Non, vraiment. “Réalité Rap Musique” c’est juste l’étape d’après. Chaque projet est plus incroyable que le précédent, chaque morceau est une frappe, un morceau que j’offre à mon public et que j’aime comme mon enfant (que je n’ai pas encore) ; il n’y pas de calcul ni de stratégie.
Parler d’enfants permet de faire la transition parfaite sur un autre thème qui revient souvent dans tes morceaux : la famille. Ta famille t’a-t-elle aidé à devenir l’artiste que tu es aujourd’hui ?
Elle m’a plus qu’aidé ; elle a fait de moi la personne que je suis maintenant et vu que ma musique c’est réalité rap musique… il n’y a aucune différence entre la personne et l’artiste. Cependant je n’arrive pas encore à dire à quel point, je n’ai pas fini ma réflexion là-dessus mais pas grave, ça m’aidera à faire d’autres morceaux (rires) !
Plus jeune tu voulais devenir journaliste, notamment grâce à ton grand-père qui l’était. Qu’est-ce que ça fait de se retrouver de l’autre côté pendant une interview ?
En effet, très belle anecdote, vous régalez. Pour répondre, il faut savoir que je n’ai jamais été journaliste donc je n’ai connu qu’un côté finalement. A ce propos, je n’ai aucun mal à me dire que je suis un artiste, que c’est moi qu’on écoute, comme je le dis dans un morceau. Mais ça n’a pas toujours été le cas ; je ne me sentais pas légitime de m’exprimer en tant qu’artiste. Maintenant je l’ai un peu plus compris.
“Plg” veut dire “pour la gloire”. Fais-tu du rap pour la gloire ?

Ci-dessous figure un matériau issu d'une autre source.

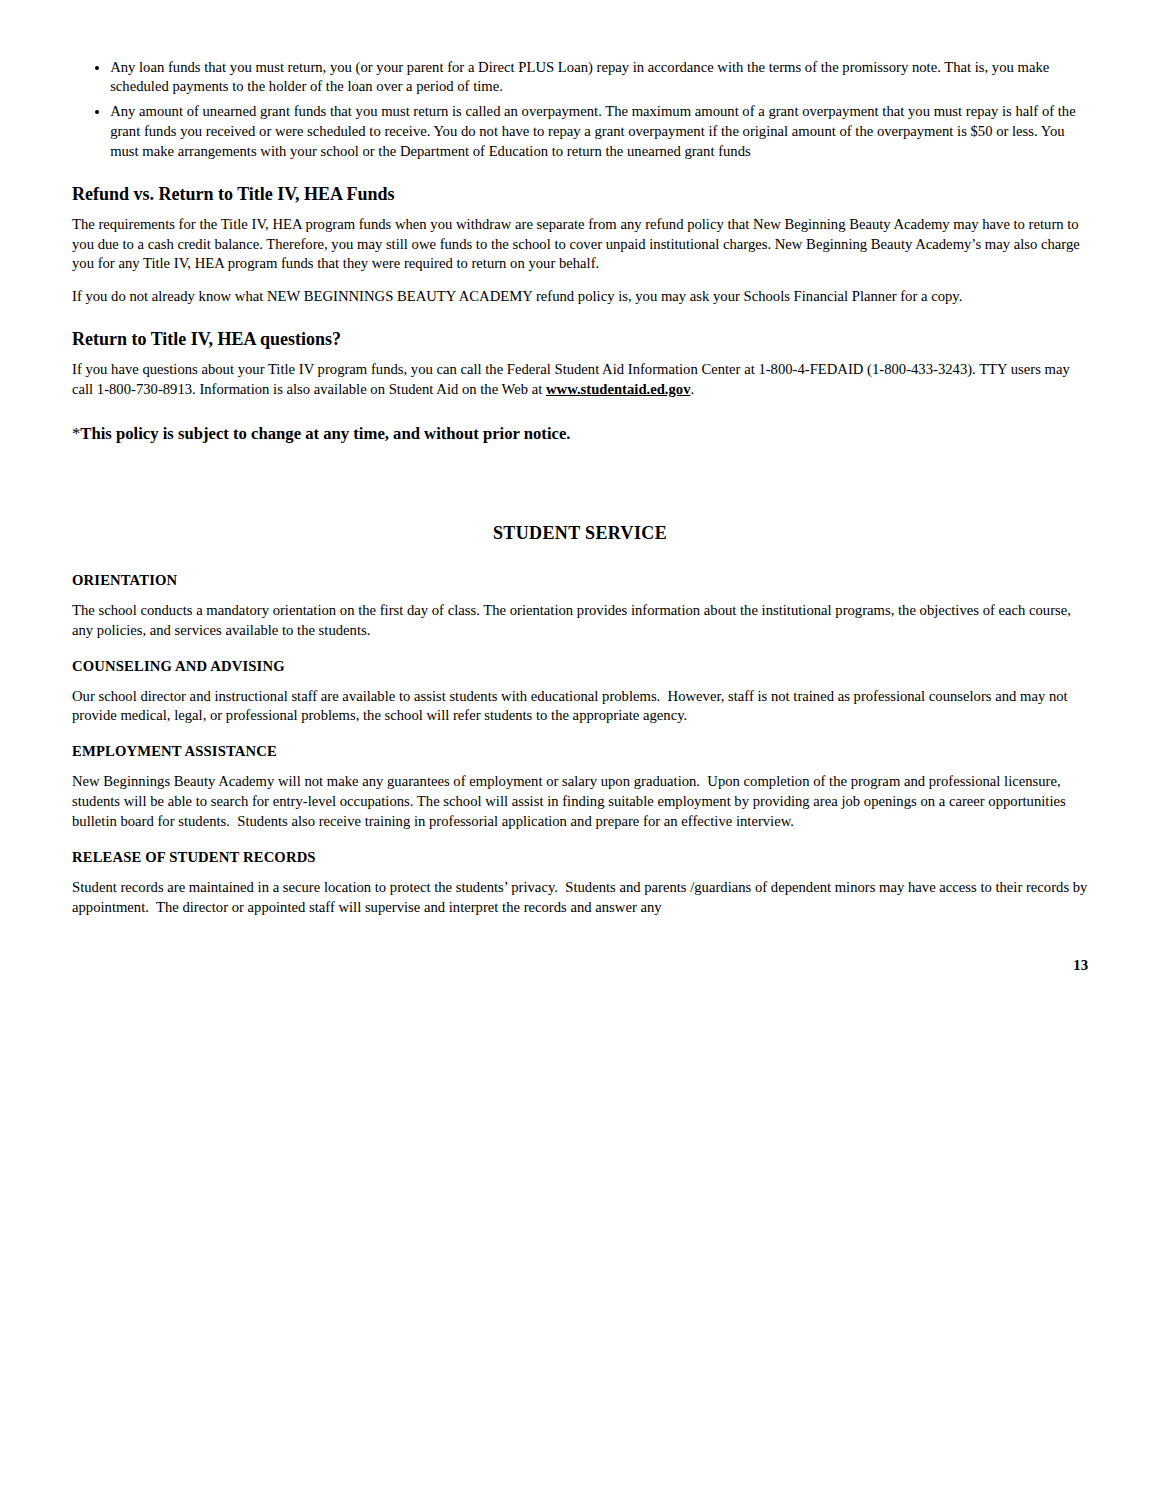Any loan funds that you must return, you (or your parent for a Direct PLUS Loan) repay in accordance with the terms of the promissory note. That is, you make scheduled payments to the holder of the loan over a period of time.
Any amount of unearned grant funds that you must return is called an overpayment. The maximum amount of a grant overpayment that you must repay is half of the grant funds you received or were scheduled to receive. You do not have to repay a grant overpayment if the original amount of the overpayment is $50 or less. You must make arrangements with your school or the Department of Education to return the unearned grant funds
Refund vs. Return to Title IV, HEA Funds
The requirements for the Title IV, HEA program funds when you withdraw are separate from any refund policy that New Beginning Beauty Academy may have to return to you due to a cash credit balance. Therefore, you may still owe funds to the school to cover unpaid institutional charges. New Beginning Beauty Academy’s may also charge you for any Title IV, HEA program funds that they were required to return on your behalf.
If you do not already know what NEW BEGINNINGS BEAUTY ACADEMY refund policy is, you may ask your Schools Financial Planner for a copy.
Return to Title IV, HEA questions?
If you have questions about your Title IV program funds, you can call the Federal Student Aid Information Center at 1-800-4-FEDAID (1-800-433-3243). TTY users may call 1-800-730-8913. Information is also available on Student Aid on the Web at www.studentaid.ed.gov.
*This policy is subject to change at any time, and without prior notice.
STUDENT SERVICE
ORIENTATION
The school conducts a mandatory orientation on the first day of class. The orientation provides information about the institutional programs, the objectives of each course, any policies, and services available to the students.
COUNSELING AND ADVISING
Our school director and instructional staff are available to assist students with educational problems. However, staff is not trained as professional counselors and may not provide medical, legal, or professional problems, the school will refer students to the appropriate agency.
EMPLOYMENT ASSISTANCE
New Beginnings Beauty Academy will not make any guarantees of employment or salary upon graduation. Upon completion of the program and professional licensure, students will be able to search for entry-level occupations. The school will assist in finding suitable employment by providing area job openings on a career opportunities bulletin board for students. Students also receive training in professorial application and prepare for an effective interview.
RELEASE OF STUDENT RECORDS
Student records are maintained in a secure location to protect the students’ privacy. Students and parents /guardians of dependent minors may have access to their records by appointment. The director or appointed staff will supervise and interpret the records and answer any
13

Oui et non. Il faut juste bien comprendre ce que j’entends par gloire. Pour la gloire c’est pour la beauté du geste, le symbole, pour se faire de beaux souvenirs. La panenka de Zidane en 2006 c’est pour la gloire, il aurait pu tirer fort au milieu (rires). Pour la gloire c’est faire des choses qui ont du sens et dont on se rappellera, aucun rapport avec l’argent.
“Pour la gloire”, c’est également le nom de ton label. Quelles sont les ambitions pour le futur ?
Bonne question, le temps nous le dira. En tout cas, je ne souhaite absolument pas m’éparpiller. Il y a encore BEN plg à bien développer ; on grandit doucement, on a des propositions, on essaie de faire placer nos producteurs par ci par là, etc. bref on est concentrés sur le présent, le reste on verra bien.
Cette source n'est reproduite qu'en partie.